TASK:
Tally the lines below that contain the string "does", with case counting. Report only the number.

....

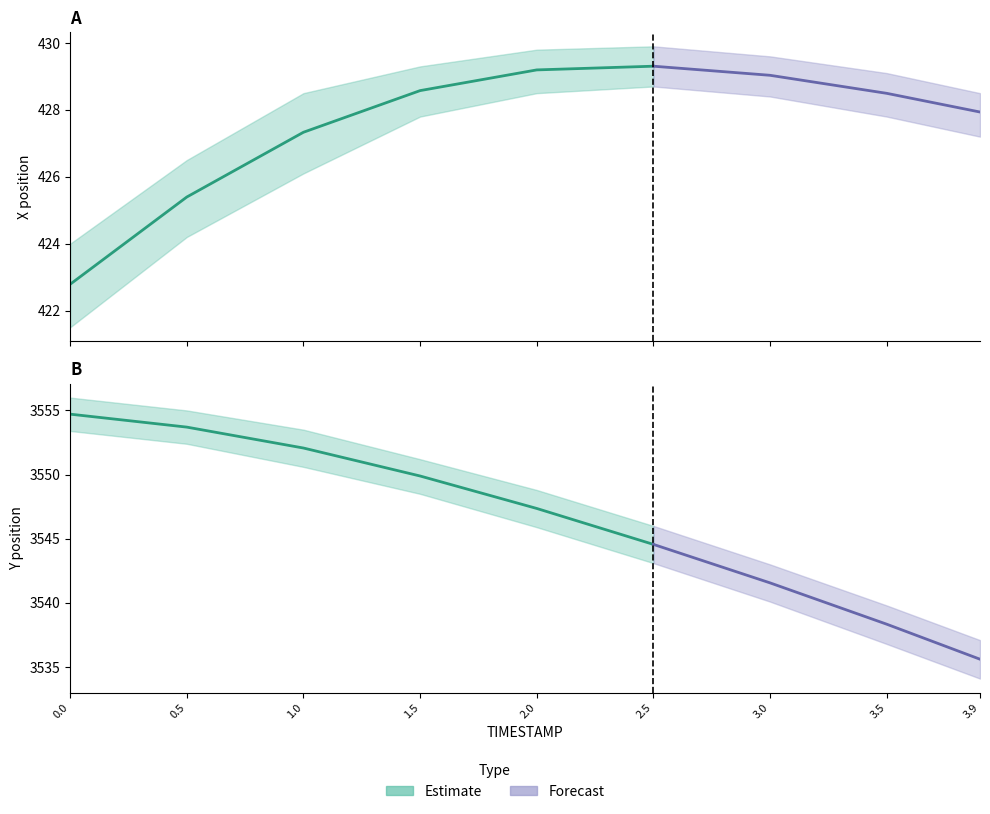

What is the maximum value shown in the chart?

3556.0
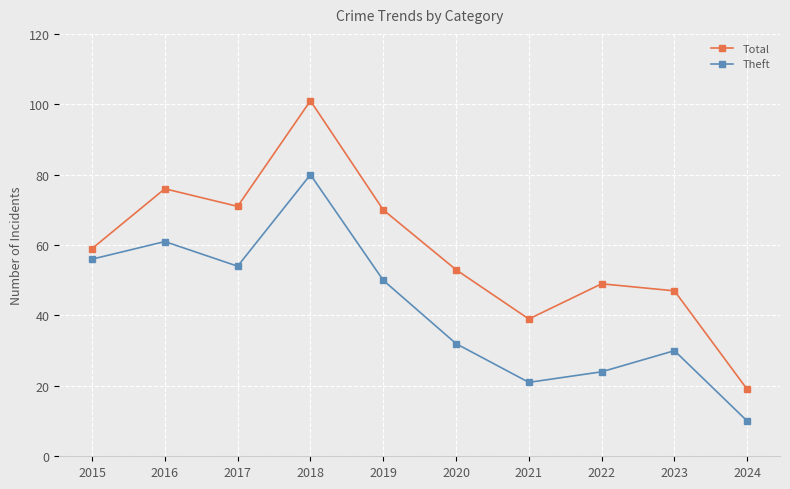

At which label does Theft first exceed 50?

2015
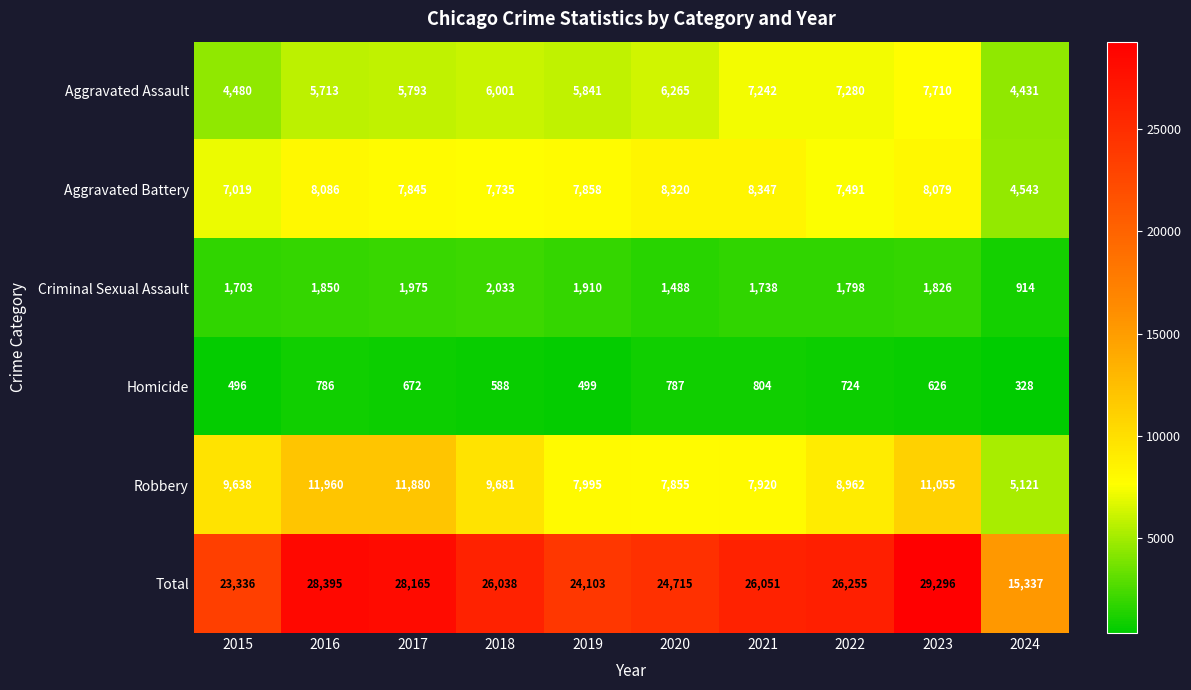

At which label does Aggravated Assault reach its peak?

2023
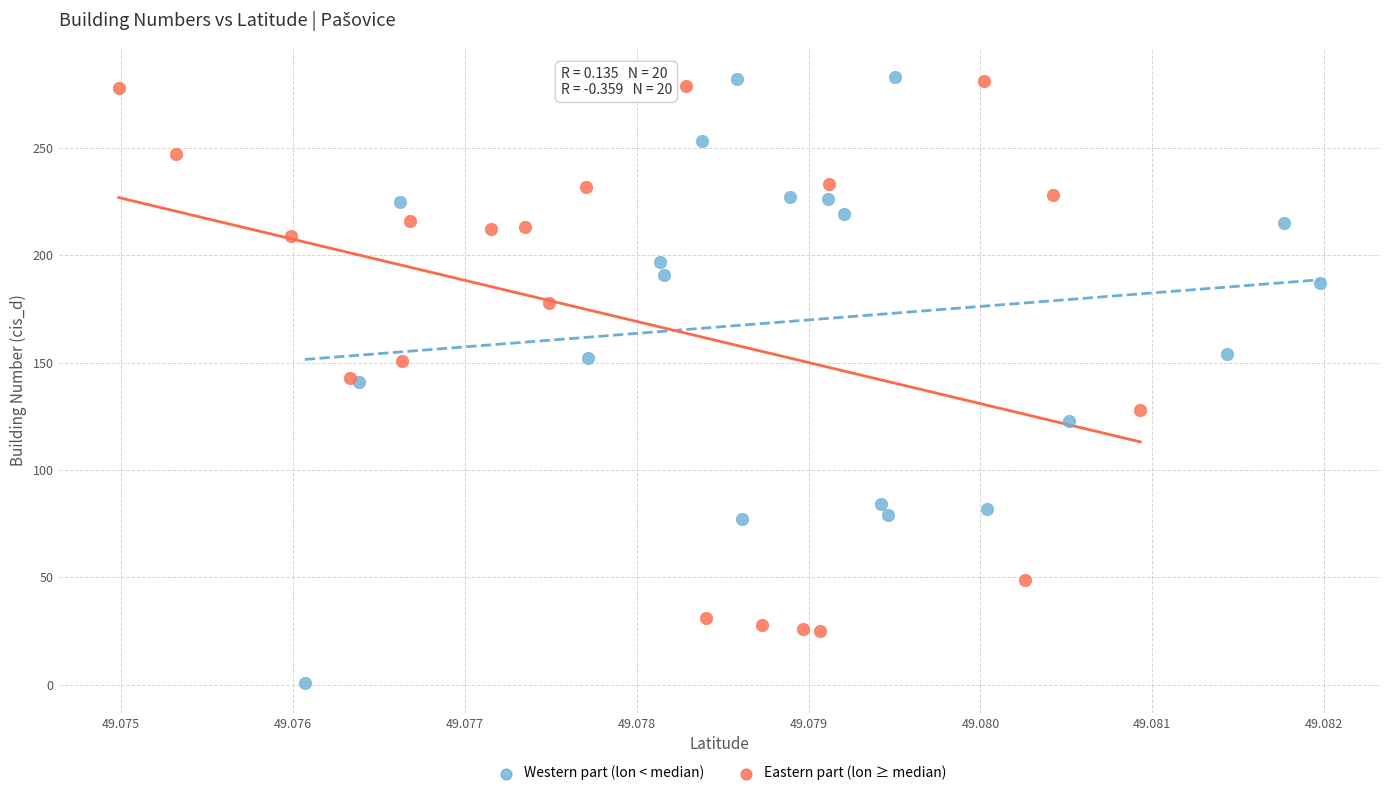

Which series has the largest Y range (max minus min)?

Western part (lon < median)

....

ANSWER SPACE:
2